● WHAT YOU WILL DO:
Beneath this task are the entries; from the line with "to (534 263)" through the last one, transcribe every line exactly and nothing else, skipping pictures.

● RECORDS FOR PROCESSING:
_ _ _

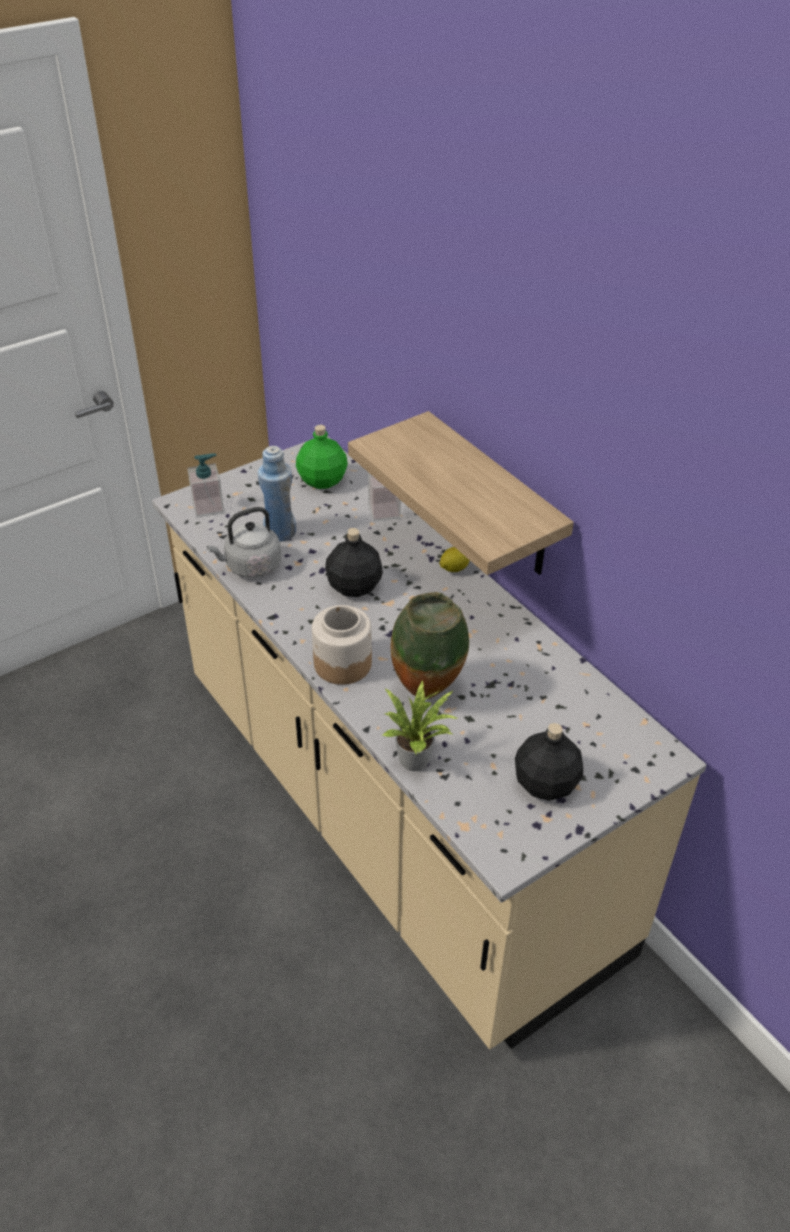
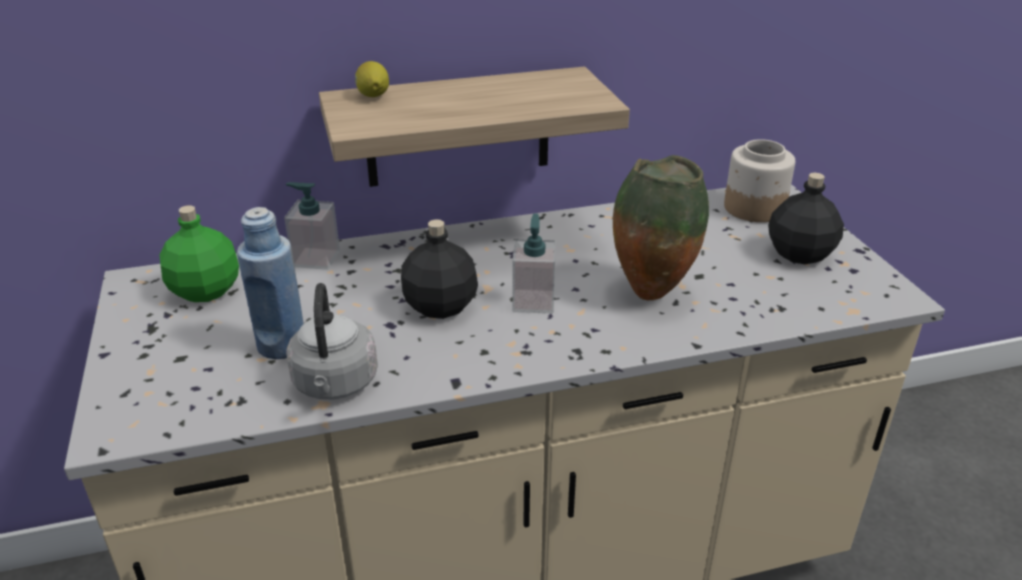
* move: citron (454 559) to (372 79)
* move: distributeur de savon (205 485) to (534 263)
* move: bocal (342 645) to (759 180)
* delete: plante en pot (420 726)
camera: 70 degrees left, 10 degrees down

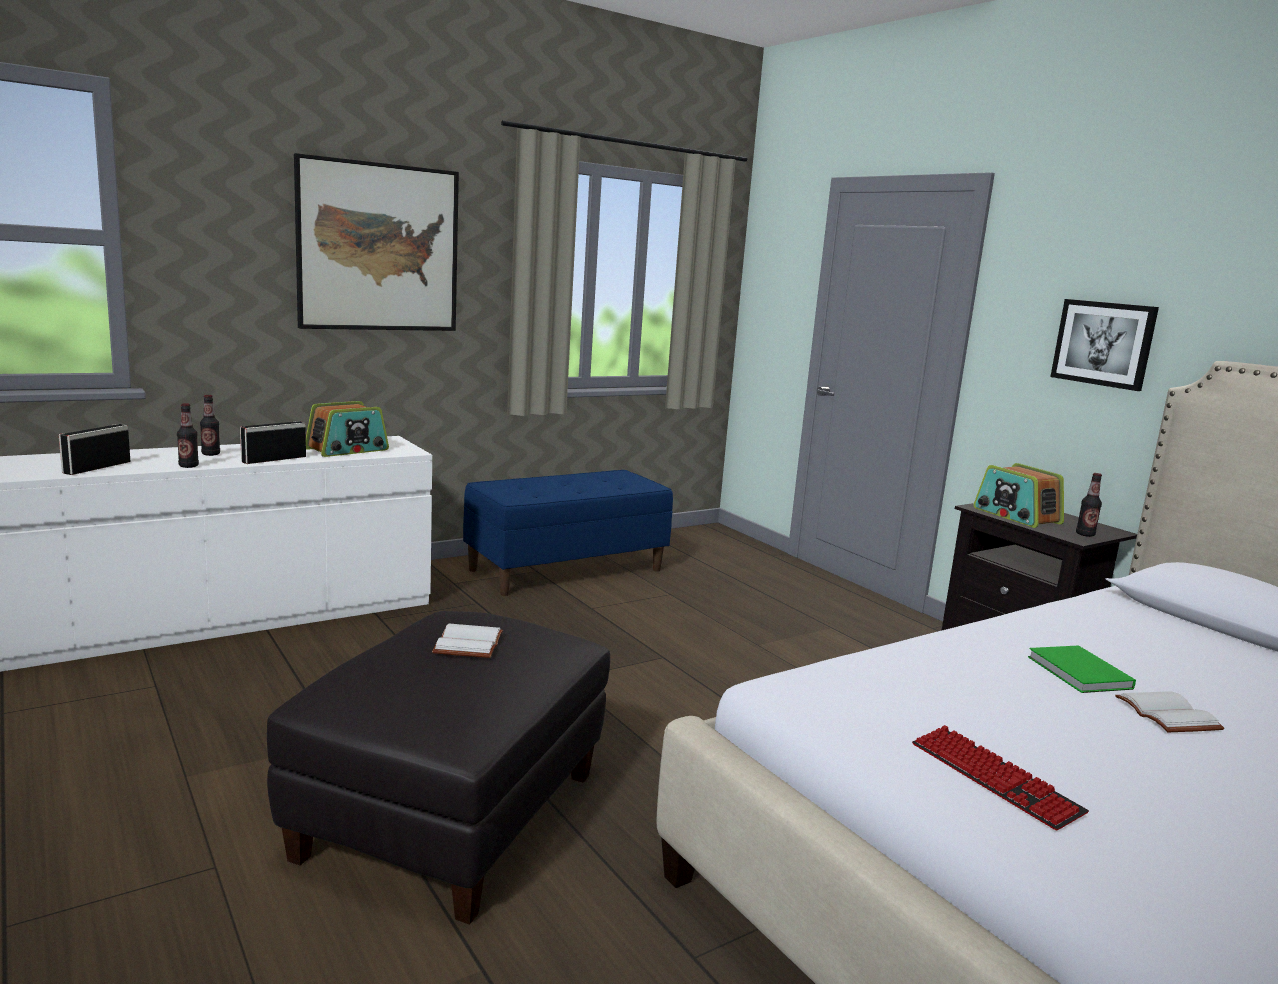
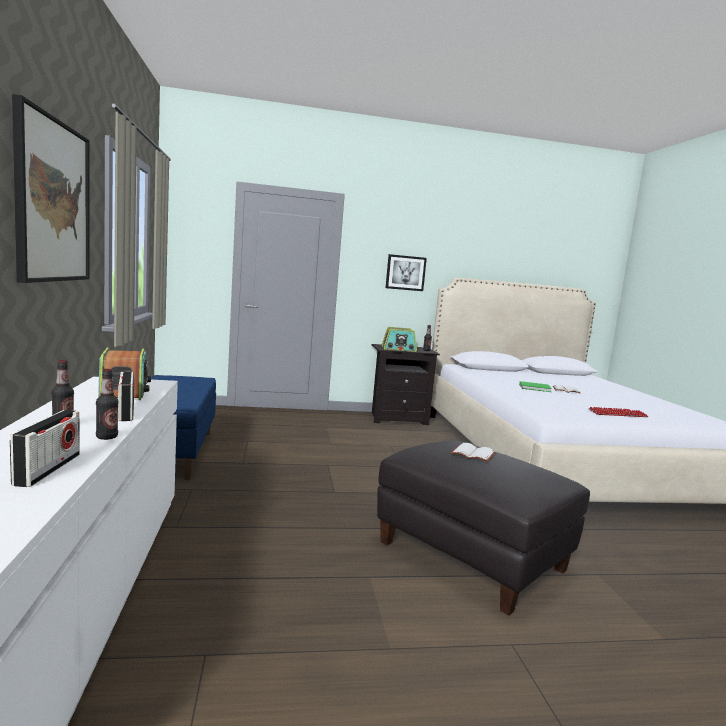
* rotate: radio (94 449) = (45 448) 135 degrees counterclockwise
camera: 65 degrees left, 5 degrees down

_ _ _

● ANSWER TO THIS TASK:
* move: distributeur de savon (205 485) to (534 263)
* move: bocal (342 645) to (759 180)
* delete: plante en pot (420 726)
camera: 70 degrees left, 10 degrees down

* rotate: radio (94 449) = (45 448) 135 degrees counterclockwise
camera: 65 degrees left, 5 degrees down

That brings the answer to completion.